» **PROBLEM DETAILS**
Report every line of the records that contains the word "progetti".

[Start of Attachment]

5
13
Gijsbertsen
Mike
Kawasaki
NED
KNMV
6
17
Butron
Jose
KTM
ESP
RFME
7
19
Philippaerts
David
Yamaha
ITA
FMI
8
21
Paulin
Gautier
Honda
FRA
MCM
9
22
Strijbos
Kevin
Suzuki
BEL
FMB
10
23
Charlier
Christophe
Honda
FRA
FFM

[End of Attachment]
[Start of Attachment]

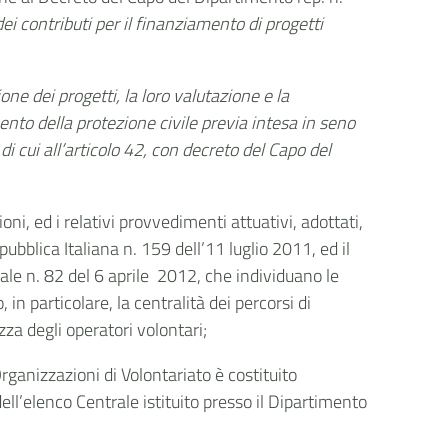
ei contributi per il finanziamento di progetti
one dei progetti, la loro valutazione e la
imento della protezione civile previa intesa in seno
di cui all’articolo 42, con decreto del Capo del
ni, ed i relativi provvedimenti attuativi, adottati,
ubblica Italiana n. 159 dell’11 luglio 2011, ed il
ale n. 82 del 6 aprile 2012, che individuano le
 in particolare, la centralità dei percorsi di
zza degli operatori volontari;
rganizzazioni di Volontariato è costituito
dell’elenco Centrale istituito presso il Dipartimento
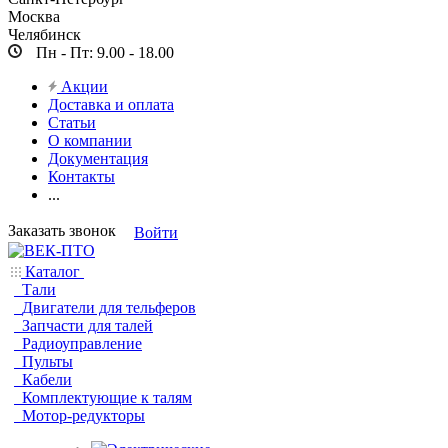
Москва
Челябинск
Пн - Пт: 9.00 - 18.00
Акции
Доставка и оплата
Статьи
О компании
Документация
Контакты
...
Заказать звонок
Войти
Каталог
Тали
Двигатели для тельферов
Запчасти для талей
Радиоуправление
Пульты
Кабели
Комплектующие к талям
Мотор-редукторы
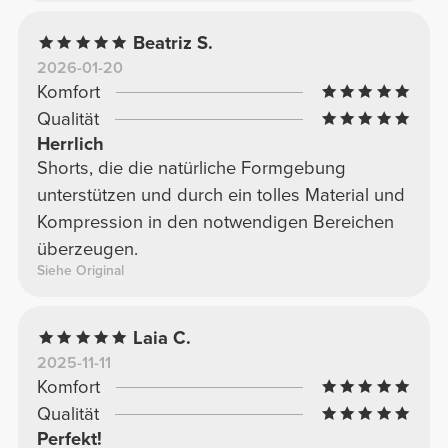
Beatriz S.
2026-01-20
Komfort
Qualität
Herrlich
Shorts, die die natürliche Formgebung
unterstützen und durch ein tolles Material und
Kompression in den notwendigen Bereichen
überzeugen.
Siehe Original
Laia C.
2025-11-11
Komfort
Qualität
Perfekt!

[End of Attachment]

» **RESPONSE TO THE EXERCISE**
ei contributi per il finanziamento di progetti
one dei progetti, la loro valutazione e la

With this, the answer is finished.